Eastern cougars were killed off by European immigrants protecting both themselves and their livestock. States offered bounties to encourage killing them. The last official records of eastern cougars are believed to be in Maine in 1938 and New Brunswick in Canada in 1932.
It’s true that cougars are still sighted within the eastern cougar’s historic range, but the Fish and Wildlife Service has confirmed that all of them are either western cougars or cougars from South America kept as pets and released into the wild, says Meagan Racey, with the Service’s Hadley, Mass. office. It’s known that western cougars are migrating towards the Midwest, Racey says.
The Service published an eastern cougar recovery plan in 1982 but the Service now wants to delist the subspecies, because it no longer exists.
While some had claimed that ‘ghost cats’ still lived in the cougars’ historic range, extensive efforts by Fish and Wildlife found none left.
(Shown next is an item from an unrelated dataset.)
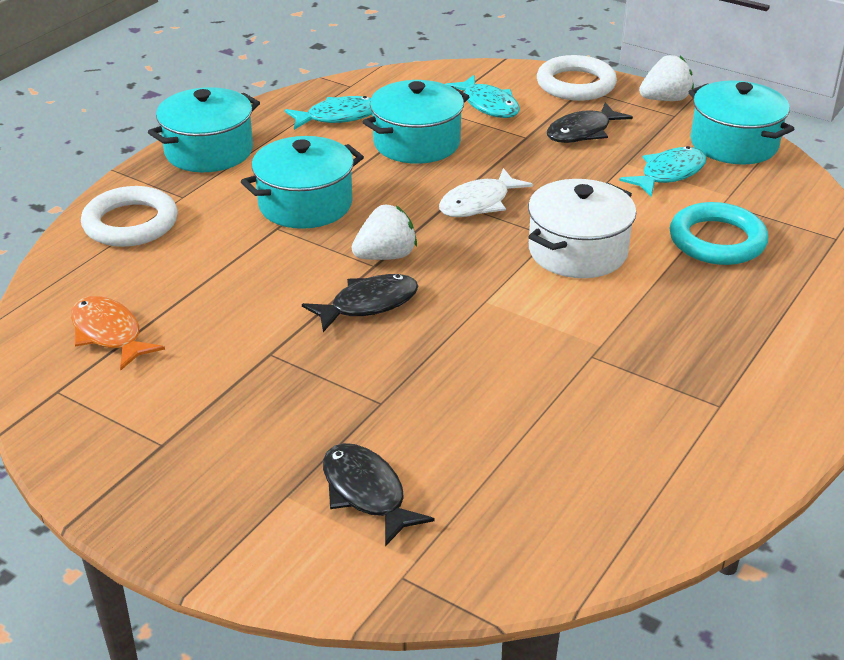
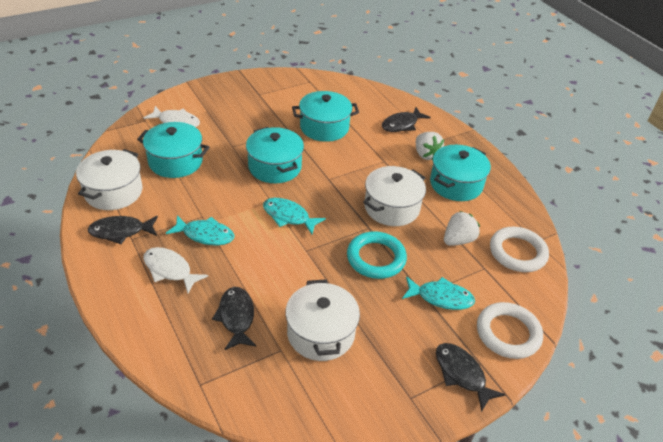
black fish: 3 -> 4
orange fish: 1 -> 0
white fish: 1 -> 2
white pot: 1 -> 3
“Even small populations of cougars, such as those in Florida and North and South Dakota, leave substantial physical evidence (tracks, photographs, scat, hair, genetic samples, road mortalities, cougars shot or caught in traps),” the agency said in a Q&A on its web site. “Service biologists assembled 108 records dating from 1900 to 2010 with a high level of confirmation that the described animals were cougars. After careful examination, the biologists concluded all reported cougars were animals that escaped or were released from captivity or that dispersed from the western United States.”